BLAENAU Gwent council has failed its children after an inspection reveals shocking levels of pupil performance and the worst performing authority in Wales when it comes to children leaving school without any qualifications.
An investigation carried out by Wales’ school inspectors Estyn reveals the authority has major failings in its education provision and has been graded as “unsatisfactory”
which is the worst grade awarded.
As a result, inspectors have recommended the Welsh Assembly step in and place the department in special measures.
It is understood the damning report reveals children and young people do not make good progress and standards are well below what is expected; there is a lack of support for school improvement and additional learning needs; and systemic failure of management has resulted in the authority providing poor value for money.
The council spends £4,740 per primary pupil and £5,317 per secondary pupil compared to the Welsh average of £4,415 and £4,726 respectively.
It also says that too many young people who have been involved with the Youth Offending Team do not continue education when they leave school.
In 2010 Blaenau Gwent did not meet any of the Assembly targets for secondary education and even though the council is aiming to raise its standards of literacy, improvements have not had a significant impact on very low reading standards.
The report hits out at the education department’s prospects for improvement because senior officers and councillors of successive administrations have provided unsatisfactory leadership that has not challenged underperformance and poor outcomes for children effectively.

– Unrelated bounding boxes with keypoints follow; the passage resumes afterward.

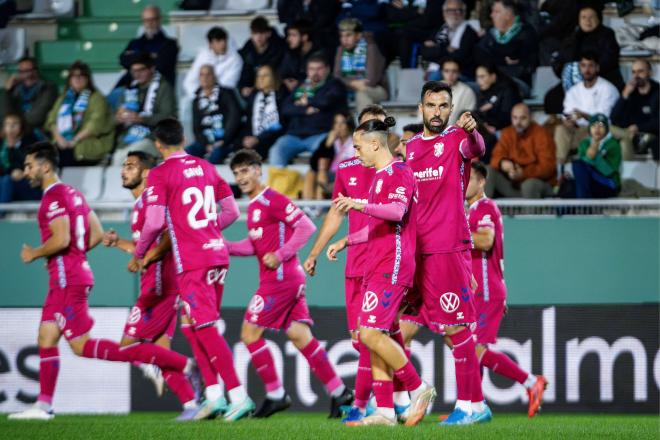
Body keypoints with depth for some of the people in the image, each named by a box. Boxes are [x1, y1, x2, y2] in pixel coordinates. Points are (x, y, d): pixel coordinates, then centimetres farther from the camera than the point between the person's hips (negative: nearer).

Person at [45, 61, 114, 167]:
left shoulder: (96, 98, 9)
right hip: (62, 144, 4)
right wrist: (59, 138, -4)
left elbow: (95, 124, -5)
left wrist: (75, 140, -13)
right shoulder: (63, 98, 25)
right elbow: (52, 120, 15)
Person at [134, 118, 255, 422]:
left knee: (205, 329, -7)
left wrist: (139, 253, 3)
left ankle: (239, 396, -15)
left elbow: (154, 223, -13)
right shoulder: (205, 167, 13)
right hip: (217, 253, 7)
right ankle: (213, 397, 14)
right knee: (196, 327, 17)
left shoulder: (160, 175, -7)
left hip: (191, 262, -7)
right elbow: (231, 212, 15)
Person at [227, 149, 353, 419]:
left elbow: (306, 226, -16)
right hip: (291, 279, 9)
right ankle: (339, 393, 5)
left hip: (280, 277, -9)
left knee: (250, 332, -5)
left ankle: (275, 394, 0)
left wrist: (280, 256, -19)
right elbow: (253, 245, 21)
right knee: (300, 337, 5)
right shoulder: (254, 206, 18)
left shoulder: (272, 200, -11)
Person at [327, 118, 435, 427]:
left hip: (393, 265, -10)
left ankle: (419, 390, -4)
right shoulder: (379, 176, 22)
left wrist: (361, 205, -39)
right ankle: (385, 410, 4)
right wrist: (346, 241, 29)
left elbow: (397, 212, -27)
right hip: (377, 265, 10)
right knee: (372, 336, 5)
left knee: (372, 333, -16)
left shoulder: (399, 172, -9)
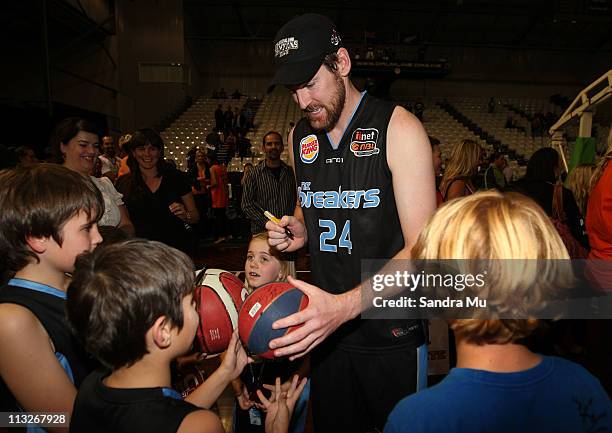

Among its main failings are:
* Pupils’ performance in all stages has been among the lowest in Wales;
* The percentage of Blaenau Gwent learners leaving school without a recognised qualification remains the worst in Wales;
* The gap in performance between boys and girls is larger than the average across Wales
* Since 2007, pupils’ attendance in Blaenau Gwent primary schools has slowly got worse and remains among the worst in Wales in secondary schools.
The changing leadership of the council and in particular its education department also came under fire.
Only seven months ago the council appointed a new director of education Sylvia Lindoe and in March Chief Executive Robin Morrison left the council.
Former Director of Resources Dave Waggett took over the post as part of the council’s senior management restructure and saved the council tens of thousands by reshuffling staff.
Councillors are also believed to be in the firing line, with talks of political point-scoring at education scrutiny, taking away from the important issues.
The report casts a shadow over the ruling Independent administration and talk of the axe falling on key council figures including executive member for education Stephen Bard and even leader Des Hillman is rife.
Council chiefs were hauled up in Ebbw Vale Civic Centre yesterday to come up with an action plan of how to tackle the biggest crisis to hit the authority since the social services department was placed in special measures around ten years ago.
The council has 50 days to come up with an action plan which an Assembly-nominated board from another council will implement.
The council has not yet provided a comment.
EDITORIAL COMMENT: Gross betrayal of our children
AT EVERY stage of their education, and defined by any measure, Blaenau Gwent council has failed its schoolchildren.
Those in charge over the past few years, and not just in the current administration, should be hanging their heads in shame.
It has been easy over the years for various factions to point the finger of blame and to make sweeping statements. But it is apparent that within the local education authority in Blaenau Gwent the failings are endemic.
And it is nothing short of a disgrace. For far too long children in what is one of the poorest parts of Wales have been let down by a relatively well-funded education service.
Even when the economic deprivation is taken into account, the schools are still underperforming.
Too many children are leaving schools without any qualification at all.
In the 21st century that is an appalling indictment.
Failings within the system were flagged up years ago and it is of grave concern to us that it has taken so long for the extent of them to be uncovered.
The education of our children is of paramount importance especially in an area such as Blaenau Gwent, where it can help the children rise above the legacy of the past.
Now decisive action is required by the Assembly and the council itself.